Nachdem Bundesanwalt Hartmut Schneider überraschend einen Freispruch für Skandal-Schiedsrichter Robert Hoyzer beantragt hat, sind die Nerven zum Zerreißen gespannt. Für DFB-Präsident Theo Zwanziger wäre ein Freispruch des früheren Referees aus Berlin ein Schlag ins Gesicht.

Voller Empörung und Unverständnis hatten Zwanziger und Vertreter anderer Verbände Schneiders Interpretation zum Betrugsvorwurf vor dem 5. BGH-Strafsenat in Leipzig kommentiert. Nach gut zwei Wochen Bedenkzeit fällen nun die Bundesrichter ihr Urteil in dem Revisionsprozess. Dass sie dabei wirklich zu einem Freispruch kommen, halten Prozessbeobachter für eher unwahrscheinlich. Von der Richterbank erntete Schneider erstaunte Blicke und zweifelnde Bemerkungen. Ist tatsächlich Raum für einen Freispruch?, fragte der Vorsitzende Richter Clemens Basdorf.

Schneider, ein blitzgescheiter und akademisch hoch qualifizierter Strafrechtler, scheint sich in eine Minderheitsposition manövriert zu haben. Seinen Ausführungen zu Folge ist der Wettskandal nach den bestehenden Paragrafen nicht als Betrug zu bestrafen, weil der Tatbestand der Täuschung nicht erfüllt wurde. Das ist eine Gaunerei. Aber strafrechtlich kommt man da nicht dran, sagte Schneider nicht ohne Bedauern. Der Jurist stützte seine Argumentation auf ein BGH-Urteil von 1961, bei dem es um Pferdewetten ging.

Nach dem Urteil des Berliner Landgerichts vom November 2005 muss Hoyzer (27) dagegen zwei Jahre und fünf Monate in Haft. Drahtzieher Ante Sapina (30) hatten die Berliner Richter wegen Betruges in zehn Fällen zu einer Gesamtstrafe von zwei Jahren und elf Monaten verurteilt. Laut Urteil hat er Schiedsrichter, darunter Hoyzer, für Spielmanipulationen bezahlt. Der zwischenzeitlich lebenslang als Schiedsrichter gesperrte Hoyzer wurde wegen Beihilfe zum Betrug in sechs Fällen verurteilt. Neben Sapinas Brüdern waren auch der frühere Referee Dominik Marks (31) und Ex-Fußballprofi Steffen Karl (36) beteiligt. Sie erhielten Bewährungsstrafen.

Das Berliner Urteil sei unter dem Druck der bevorstehenden WM entstanden, kritisierten die Verteidiger, die alle vor dem BGH um einen Freispruch kämpften. Falscher kann ein Urteil nicht sein, konstatierte Hoyzer-Anwalt Thomas Hermes. Nun liegt es an den Leipziger Richtern, ob das Berliner Urteil rechtskräftig wird.

Stellt der BGH Rechtsfehler fest und hebt das Urteil auf, muss der Prozess vor einer anderen Kammer des Berliner Landgerichts neu aufgerollt werden. Für diese Variante könnte unter anderem sprechen, dass Hoyzer im Urteil Manipulationen im Spiel zwischen den Amateuren des VfL Wolfsburg und den Amateuren des Hamburger SV am 6. November 2004 angelastet wurden. Dieses Spiel hat aber Dominik Marks gepfiffen. Bestätigt der 5. Strafsenat dagegen das Berliner Urteil, müssen Hoyzer sowie Sapina ihre Haftstrafe antreten.
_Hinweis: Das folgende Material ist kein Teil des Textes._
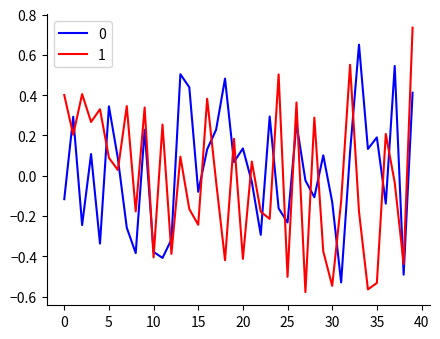

After their last crossing, which series has the higher values: 0 or 1?

1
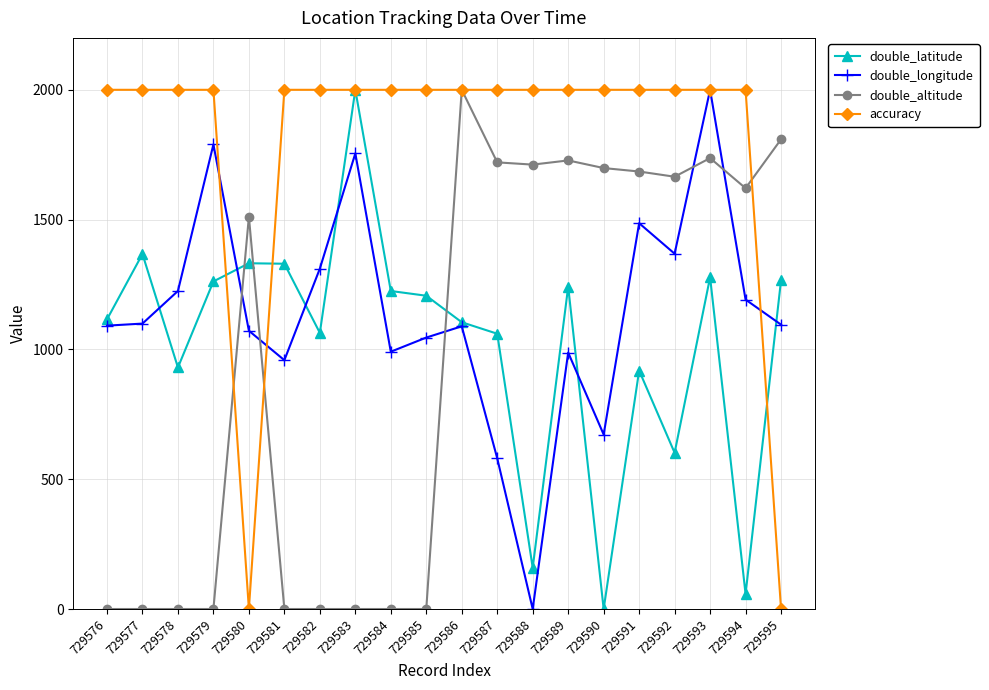

True or false: accuracy has a value of 2000.0 at 729582.

True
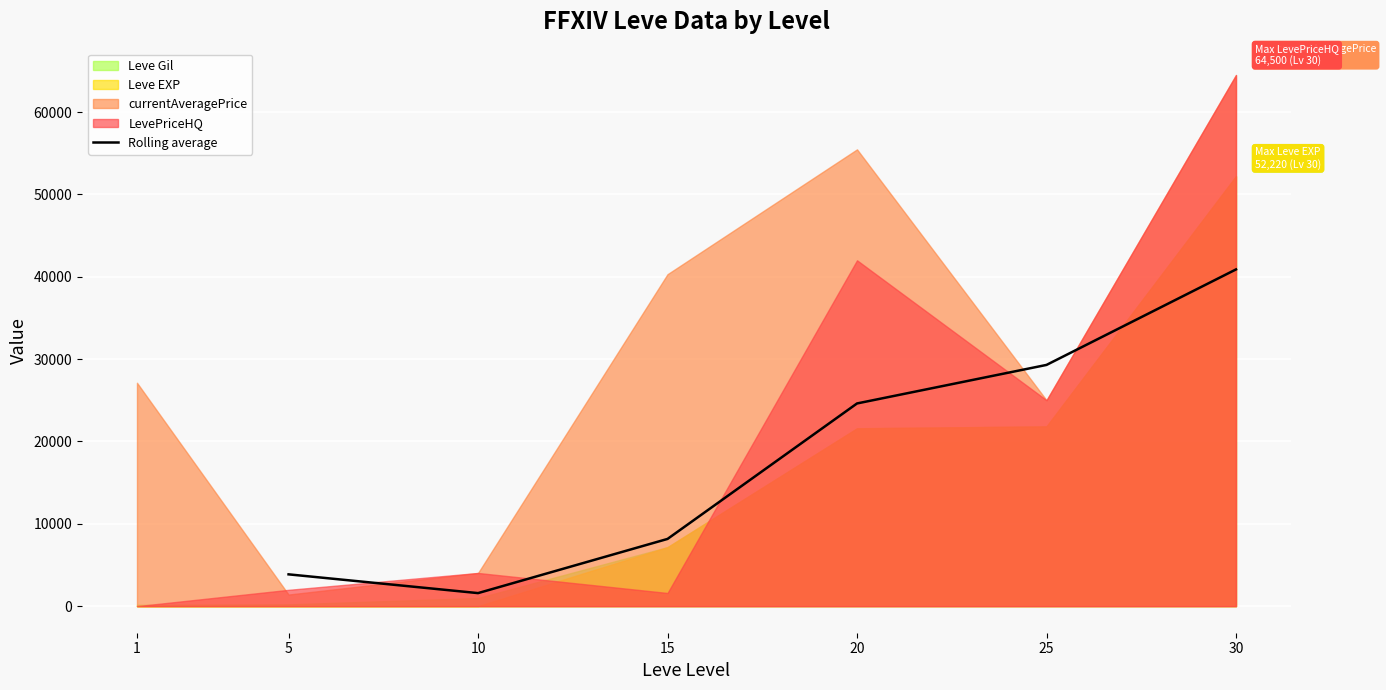

Rank the categories by Rolling average value from highest to lowest.

30, 25, 20, 15, 5, 10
Ungeachtet der strafrechtlichen Konsequenzen läuft beim Landgericht Berlin ein Zivilprozess um Schadenersatzforderungen der Deutschen Klassenlotterie gegen Hoyzer und die Sapina-Brüder. Dieser soll im März kommenden Jahres fortgesetzt werden. Ursprünglich sollte am 12. Dezember verhandelt werden.